Em um comunicado ao Intercept dos EUA, um porta-voz da FDI disse que os militares tomam “todas as medidas operacionalmente viáveis para mitigar os danos aos civis, incluindo comboios e trabalhadores humanitários. A FDI nunca atacou deliberadamente, nem atacará, comboios e trabalhadores de ajuda humanitária.”

O porta-voz continuou: “A FDI faz grandes esforços para permitir a entrega segura de ajuda humanitária, e vem trabalhando em estreita colaboração com vários grupos humanitários para coordenar e realizar seu esforços vitais de fornecer alimentos e ajuda humanitária ao povo de Gaza. Dadas as contínuas trocas de hostilidades, permanecer em uma zona de combate ativa tem riscos inerentes. A FDI continuará a combater as ameaças, ao mesmo tempo em que continua a mitigar os danos aos civis.”
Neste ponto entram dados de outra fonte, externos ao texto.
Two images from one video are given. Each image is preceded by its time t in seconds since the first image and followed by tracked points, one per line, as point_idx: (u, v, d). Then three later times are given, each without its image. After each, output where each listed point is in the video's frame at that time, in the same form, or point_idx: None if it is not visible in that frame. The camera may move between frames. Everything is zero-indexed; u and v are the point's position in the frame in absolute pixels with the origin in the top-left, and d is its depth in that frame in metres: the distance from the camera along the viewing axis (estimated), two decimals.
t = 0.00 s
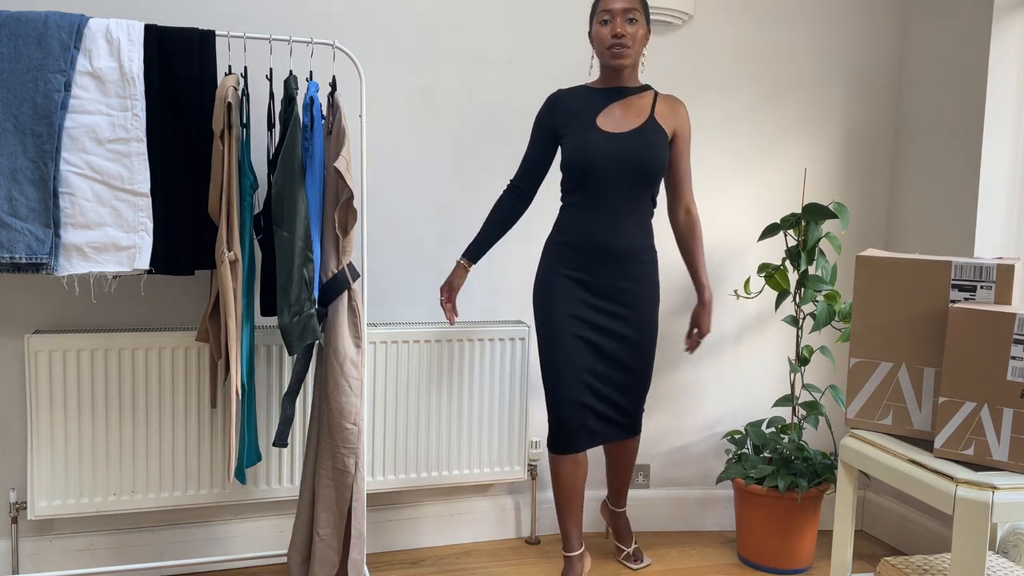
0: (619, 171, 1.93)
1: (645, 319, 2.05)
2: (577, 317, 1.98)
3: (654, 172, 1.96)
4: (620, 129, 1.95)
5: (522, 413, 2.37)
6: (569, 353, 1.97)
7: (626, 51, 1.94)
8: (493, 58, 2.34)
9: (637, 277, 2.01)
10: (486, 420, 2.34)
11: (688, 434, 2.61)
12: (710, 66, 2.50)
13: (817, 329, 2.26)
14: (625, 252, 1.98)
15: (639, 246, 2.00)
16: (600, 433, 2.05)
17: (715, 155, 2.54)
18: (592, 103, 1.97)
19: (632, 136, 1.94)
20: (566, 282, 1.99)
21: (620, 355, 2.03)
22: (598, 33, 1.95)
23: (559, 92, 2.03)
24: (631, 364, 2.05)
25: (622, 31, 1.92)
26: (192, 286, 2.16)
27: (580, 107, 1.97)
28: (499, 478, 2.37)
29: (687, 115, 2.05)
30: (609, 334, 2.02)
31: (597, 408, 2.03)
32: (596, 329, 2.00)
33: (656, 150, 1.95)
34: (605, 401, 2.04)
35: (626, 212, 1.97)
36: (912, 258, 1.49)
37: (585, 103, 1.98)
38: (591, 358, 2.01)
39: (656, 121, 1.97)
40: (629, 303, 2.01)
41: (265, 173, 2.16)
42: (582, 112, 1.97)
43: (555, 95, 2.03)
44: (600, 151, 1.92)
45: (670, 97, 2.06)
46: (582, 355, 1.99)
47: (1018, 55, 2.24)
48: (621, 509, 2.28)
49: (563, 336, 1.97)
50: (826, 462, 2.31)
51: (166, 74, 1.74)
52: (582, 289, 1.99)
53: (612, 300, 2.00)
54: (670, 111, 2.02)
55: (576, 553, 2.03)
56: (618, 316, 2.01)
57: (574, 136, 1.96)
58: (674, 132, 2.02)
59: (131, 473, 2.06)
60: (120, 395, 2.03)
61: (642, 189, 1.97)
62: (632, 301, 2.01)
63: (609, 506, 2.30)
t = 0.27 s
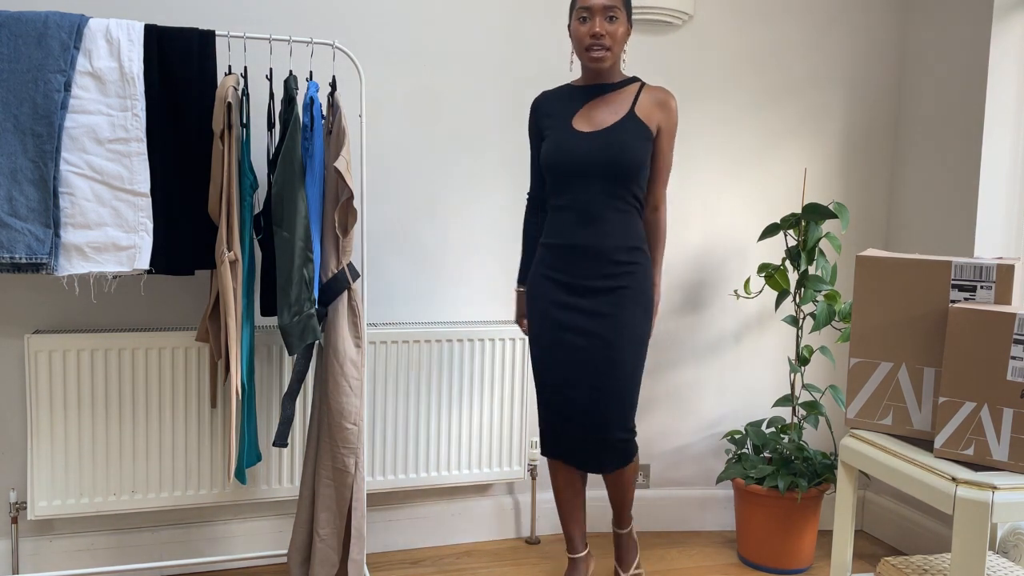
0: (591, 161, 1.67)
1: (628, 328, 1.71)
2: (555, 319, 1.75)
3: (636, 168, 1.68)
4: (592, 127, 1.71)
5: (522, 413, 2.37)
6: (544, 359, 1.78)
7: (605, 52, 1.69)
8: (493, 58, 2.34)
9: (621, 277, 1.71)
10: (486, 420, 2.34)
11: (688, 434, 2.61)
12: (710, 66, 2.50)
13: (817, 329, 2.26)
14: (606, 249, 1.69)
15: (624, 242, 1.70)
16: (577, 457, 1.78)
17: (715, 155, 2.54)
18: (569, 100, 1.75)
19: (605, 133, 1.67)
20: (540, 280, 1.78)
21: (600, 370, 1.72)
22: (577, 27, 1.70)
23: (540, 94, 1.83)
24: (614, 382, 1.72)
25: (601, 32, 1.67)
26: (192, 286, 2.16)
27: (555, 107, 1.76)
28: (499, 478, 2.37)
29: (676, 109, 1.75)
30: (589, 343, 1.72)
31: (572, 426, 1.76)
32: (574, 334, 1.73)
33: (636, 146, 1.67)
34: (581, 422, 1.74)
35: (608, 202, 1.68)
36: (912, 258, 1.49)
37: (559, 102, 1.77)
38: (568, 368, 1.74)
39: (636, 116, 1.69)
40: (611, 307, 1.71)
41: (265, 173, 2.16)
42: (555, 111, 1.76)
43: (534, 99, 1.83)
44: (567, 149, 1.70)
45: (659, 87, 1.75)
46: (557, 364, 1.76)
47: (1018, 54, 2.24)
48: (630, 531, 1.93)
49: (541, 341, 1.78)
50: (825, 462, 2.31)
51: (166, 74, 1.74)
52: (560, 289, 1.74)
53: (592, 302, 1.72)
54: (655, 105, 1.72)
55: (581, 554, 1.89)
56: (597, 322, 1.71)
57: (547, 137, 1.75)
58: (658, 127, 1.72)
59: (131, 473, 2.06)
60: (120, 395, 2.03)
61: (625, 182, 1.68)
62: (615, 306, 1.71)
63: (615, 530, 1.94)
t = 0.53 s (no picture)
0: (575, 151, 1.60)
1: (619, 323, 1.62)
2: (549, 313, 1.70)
3: (623, 159, 1.59)
4: (577, 126, 1.63)
5: (522, 413, 2.37)
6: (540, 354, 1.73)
7: (588, 57, 1.61)
8: (493, 58, 2.34)
9: (612, 270, 1.62)
10: (486, 420, 2.34)
11: (689, 434, 2.61)
12: (710, 66, 2.50)
13: (817, 329, 2.26)
14: (596, 241, 1.62)
15: (616, 235, 1.62)
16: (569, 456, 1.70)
17: (715, 155, 2.54)
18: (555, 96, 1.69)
19: (586, 128, 1.60)
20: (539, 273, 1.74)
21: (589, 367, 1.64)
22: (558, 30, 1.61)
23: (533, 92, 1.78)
24: (603, 381, 1.63)
25: (584, 37, 1.58)
26: (192, 286, 2.16)
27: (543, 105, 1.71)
28: (499, 478, 2.37)
29: (669, 97, 1.64)
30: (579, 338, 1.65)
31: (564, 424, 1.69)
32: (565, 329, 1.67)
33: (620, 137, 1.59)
34: (570, 421, 1.67)
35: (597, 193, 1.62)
36: (912, 258, 1.49)
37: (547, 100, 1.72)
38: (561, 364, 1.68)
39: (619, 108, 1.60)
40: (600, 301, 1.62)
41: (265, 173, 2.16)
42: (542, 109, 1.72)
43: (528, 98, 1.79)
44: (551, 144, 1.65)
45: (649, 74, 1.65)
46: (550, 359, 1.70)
47: (1018, 54, 2.24)
48: (609, 569, 1.71)
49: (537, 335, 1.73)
50: (825, 462, 2.31)
51: (166, 74, 1.74)
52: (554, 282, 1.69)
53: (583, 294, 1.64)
54: (643, 96, 1.62)
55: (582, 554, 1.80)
56: (587, 316, 1.64)
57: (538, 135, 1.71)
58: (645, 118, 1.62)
59: (131, 473, 2.06)
60: (120, 395, 2.03)
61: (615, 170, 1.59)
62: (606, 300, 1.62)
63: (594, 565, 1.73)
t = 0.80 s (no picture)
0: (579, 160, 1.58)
1: (631, 322, 1.62)
2: (559, 314, 1.68)
3: (628, 169, 1.57)
4: (578, 139, 1.60)
5: (522, 413, 2.37)
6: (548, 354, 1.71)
7: (581, 88, 1.54)
8: (493, 58, 2.34)
9: (623, 270, 1.62)
10: (486, 420, 2.34)
11: (688, 434, 2.61)
12: (710, 66, 2.50)
13: (817, 329, 2.26)
14: (602, 244, 1.61)
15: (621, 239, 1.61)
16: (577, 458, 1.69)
17: (715, 155, 2.54)
18: (552, 105, 1.64)
19: (588, 140, 1.57)
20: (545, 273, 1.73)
21: (602, 366, 1.63)
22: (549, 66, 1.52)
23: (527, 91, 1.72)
24: (617, 380, 1.63)
25: (573, 79, 1.51)
26: (192, 286, 2.16)
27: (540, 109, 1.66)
28: (499, 478, 2.37)
29: (671, 98, 1.58)
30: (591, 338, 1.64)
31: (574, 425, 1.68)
32: (576, 329, 1.66)
33: (622, 148, 1.57)
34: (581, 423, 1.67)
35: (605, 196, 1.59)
36: (912, 258, 1.49)
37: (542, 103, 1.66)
38: (571, 365, 1.67)
39: (620, 119, 1.57)
40: (613, 301, 1.62)
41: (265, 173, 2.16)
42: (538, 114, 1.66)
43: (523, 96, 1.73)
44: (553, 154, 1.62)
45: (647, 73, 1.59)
46: (560, 360, 1.68)
47: (1018, 55, 2.24)
48: (608, 569, 1.69)
49: (545, 335, 1.72)
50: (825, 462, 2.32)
51: (166, 74, 1.74)
52: (562, 283, 1.67)
53: (595, 295, 1.63)
54: (644, 102, 1.58)
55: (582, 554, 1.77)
56: (594, 319, 1.63)
57: (539, 141, 1.67)
58: (645, 124, 1.58)
59: (130, 472, 2.06)
60: (121, 395, 2.03)
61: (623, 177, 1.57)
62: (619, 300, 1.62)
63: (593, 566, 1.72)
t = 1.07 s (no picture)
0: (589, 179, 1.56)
1: (642, 327, 1.63)
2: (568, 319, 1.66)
3: (637, 187, 1.57)
4: (586, 163, 1.57)
5: (522, 413, 2.37)
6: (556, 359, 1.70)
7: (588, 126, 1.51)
8: (493, 58, 2.34)
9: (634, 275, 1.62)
10: (486, 420, 2.34)
11: (688, 434, 2.61)
12: (709, 66, 2.50)
13: (817, 329, 2.26)
14: (614, 254, 1.61)
15: (632, 248, 1.61)
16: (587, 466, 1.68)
17: (715, 155, 2.54)
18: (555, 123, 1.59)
19: (597, 164, 1.55)
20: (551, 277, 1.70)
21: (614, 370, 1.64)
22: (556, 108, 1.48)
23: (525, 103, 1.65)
24: (629, 383, 1.64)
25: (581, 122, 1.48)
26: (192, 285, 2.16)
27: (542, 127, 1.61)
28: (499, 478, 2.37)
29: (678, 117, 1.56)
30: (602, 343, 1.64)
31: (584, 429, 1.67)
32: (586, 335, 1.65)
33: (630, 170, 1.56)
34: (591, 431, 1.67)
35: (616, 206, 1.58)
36: (912, 258, 1.49)
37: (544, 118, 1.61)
38: (581, 370, 1.66)
39: (628, 141, 1.54)
40: (624, 306, 1.62)
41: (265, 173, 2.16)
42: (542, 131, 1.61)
43: (520, 108, 1.66)
44: (561, 173, 1.59)
45: (652, 91, 1.55)
46: (569, 365, 1.67)
47: (1018, 55, 2.24)
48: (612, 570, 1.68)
49: (553, 341, 1.70)
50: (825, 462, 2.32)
51: (166, 74, 1.74)
52: (571, 288, 1.66)
53: (605, 301, 1.63)
54: (651, 123, 1.55)
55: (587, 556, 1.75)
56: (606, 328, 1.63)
57: (544, 156, 1.62)
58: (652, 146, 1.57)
59: (130, 473, 2.06)
60: (121, 395, 2.03)
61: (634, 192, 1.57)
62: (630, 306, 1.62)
63: (598, 566, 1.71)
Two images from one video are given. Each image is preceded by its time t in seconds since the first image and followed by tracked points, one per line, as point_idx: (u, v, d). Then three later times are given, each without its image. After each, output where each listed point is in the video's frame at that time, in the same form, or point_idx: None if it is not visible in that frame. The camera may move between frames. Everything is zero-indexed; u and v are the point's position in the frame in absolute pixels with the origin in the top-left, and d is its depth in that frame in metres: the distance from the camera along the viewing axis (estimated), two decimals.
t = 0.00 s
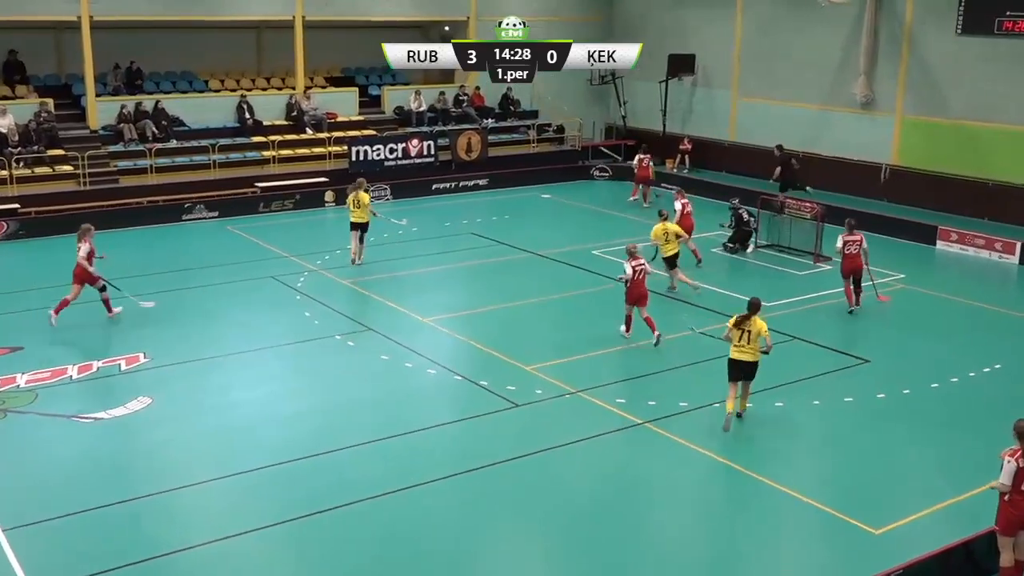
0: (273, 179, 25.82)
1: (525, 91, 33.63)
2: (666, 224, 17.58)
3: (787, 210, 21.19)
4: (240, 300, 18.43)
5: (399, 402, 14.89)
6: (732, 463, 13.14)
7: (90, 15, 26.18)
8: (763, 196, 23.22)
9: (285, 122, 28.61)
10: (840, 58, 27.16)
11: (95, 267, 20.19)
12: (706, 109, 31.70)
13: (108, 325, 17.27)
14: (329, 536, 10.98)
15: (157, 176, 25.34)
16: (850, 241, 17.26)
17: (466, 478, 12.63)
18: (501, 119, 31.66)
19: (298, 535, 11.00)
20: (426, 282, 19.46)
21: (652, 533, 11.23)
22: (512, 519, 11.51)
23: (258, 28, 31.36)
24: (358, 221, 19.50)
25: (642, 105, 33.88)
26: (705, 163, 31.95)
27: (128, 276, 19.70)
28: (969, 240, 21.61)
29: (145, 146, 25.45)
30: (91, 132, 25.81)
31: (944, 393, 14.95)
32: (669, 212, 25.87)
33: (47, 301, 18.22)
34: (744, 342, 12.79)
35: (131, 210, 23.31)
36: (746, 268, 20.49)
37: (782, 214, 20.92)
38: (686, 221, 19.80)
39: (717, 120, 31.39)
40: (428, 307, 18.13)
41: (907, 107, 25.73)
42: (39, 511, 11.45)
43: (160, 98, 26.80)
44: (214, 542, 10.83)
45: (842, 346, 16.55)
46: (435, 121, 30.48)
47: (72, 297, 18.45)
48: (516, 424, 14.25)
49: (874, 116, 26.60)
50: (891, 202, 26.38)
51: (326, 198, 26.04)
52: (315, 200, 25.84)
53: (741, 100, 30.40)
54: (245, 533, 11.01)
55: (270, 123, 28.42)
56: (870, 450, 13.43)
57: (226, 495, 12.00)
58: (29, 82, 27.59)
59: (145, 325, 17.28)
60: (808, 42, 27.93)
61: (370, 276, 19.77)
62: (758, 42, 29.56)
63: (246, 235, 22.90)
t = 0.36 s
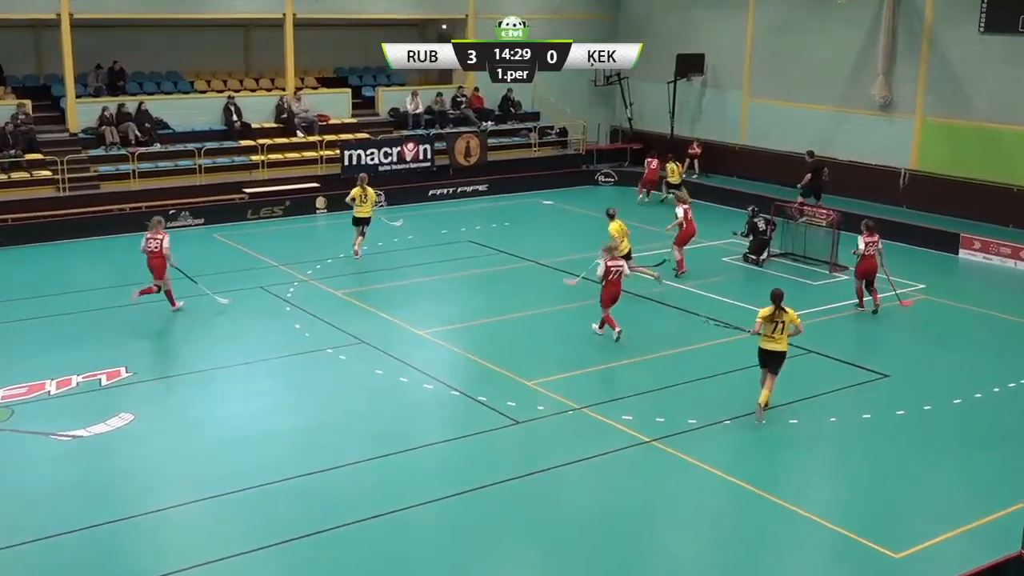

A análise do Departamento de Estado da semana passada concluiu que Israel “provavelmente” infringiu leis usando armas fornecida pelos EUA. O reconhecimento de Biden de que armas americanas mataram civis palestinos chama a atenção para um memorando publicado no ano passado, que dizia que os EUA não autorizariam nenhuma transferência de armamento em que haja risco de “facilitar ou contribuir de alguma outra forma” para violações aos direitos humanos ou ao direito internacional. 

Vários vídeos em sequência vêm mostrando manifestantes israelenses bloqueando ou até destruindo ajuda humanitária destinada a Gaza, às vezes na presença da polícia ou de autoridades militares.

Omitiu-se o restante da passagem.